Creating a duplicate, filtered profile for all of this sub-directory’s traffic within the same Google Analytics account (using the same website domain) will create your isolated view of only those sub-directory pages. You will only see visits and page views that happened on those sub-directory pages. It’s good for looking at your sub-directory data in a silo, and you can compare the high-level data by using the profile overview screen (assuming you are planning on creating additional filtered profiles for the other sub-directories). You can also download the data offline and mash it up, either via the Google Analytics API or by simply downloading PDF or CSV files.
Creating an advanced segment that displays any pages that match your sub-directory name will show you any visits which included at least one page view on any one of the pages within that sub-directory. This definition – visits instead of pages from the previous paragraph – is an important differentiation. As commenter Amanda has already astutely observed, you will see other pages appear in your Content report section, because this segment will show you those other pages, as they were a part of these visitor’s sessions that viewed at least one page within your desired sub-directory. You can create an advanced segment for each sub-directory and compare up to three (plus the “All Visits” segment) at the same time, and get an on-the-fly look at your sub-directory data. However, if your date-range is long, you may encounter data-sampling (not the biggest issue in the world, but something to be aware of).
If you create a Custom Report, in your main profile and without any advanced segments applied, you will be tailoring an original view of your data. You can combine metrics from different reports, like visits, bounce rate, goal start and goal completion percentage, and revenue / ROI metrics (if you do Ecommerce). You can then match it up with the page dimension, and even set it up so that when you click on a page, the report will show you the keywords, or the source / medium combo, or the visitor country, or whatever drill-down dimension you want to see. Then, if you really want to get fancy, you can apply an advanced segment while you are looking at your custom report to show you visits that have viewed at least one of you desired sub-directory pages, and really get cooking!

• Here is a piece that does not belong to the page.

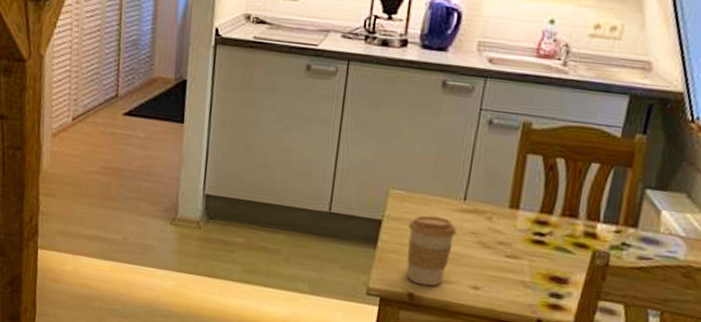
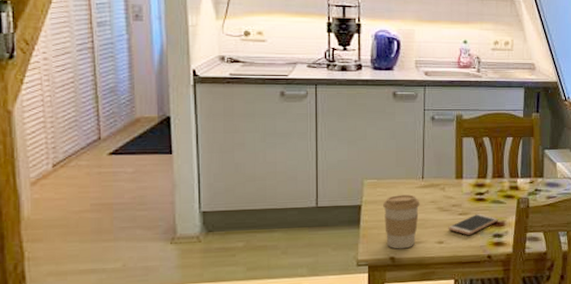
smartphone: none [488,259,561,287] -> present [448,213,499,235]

You can then apply a custom report and an advanced segment to multiple profiles from within the main profile (Click on the respective “manage” links), and apply it to any of the other profiles within your account.
So, what would I do? I would create a custom report with an advanced segment applied to it. You can also create a filtered profile if you wish, but I would suspect you would not use it as much as you would a custom report / advanced segment combo. I would also insist that your report is meaningful and that you can take action from it (e.g. knowing that a page’s $Index value is a lot lower than the site average would point you in that page’s direction to optimize / refine it). Pick metrics like Bounce Rate, $Index and Goal Conversion Rate that help you understand page performance, and ditch trivial ones like Avg. Time on Site or Exit Percentage.
Hope I helped out Matt and others in a similar situation!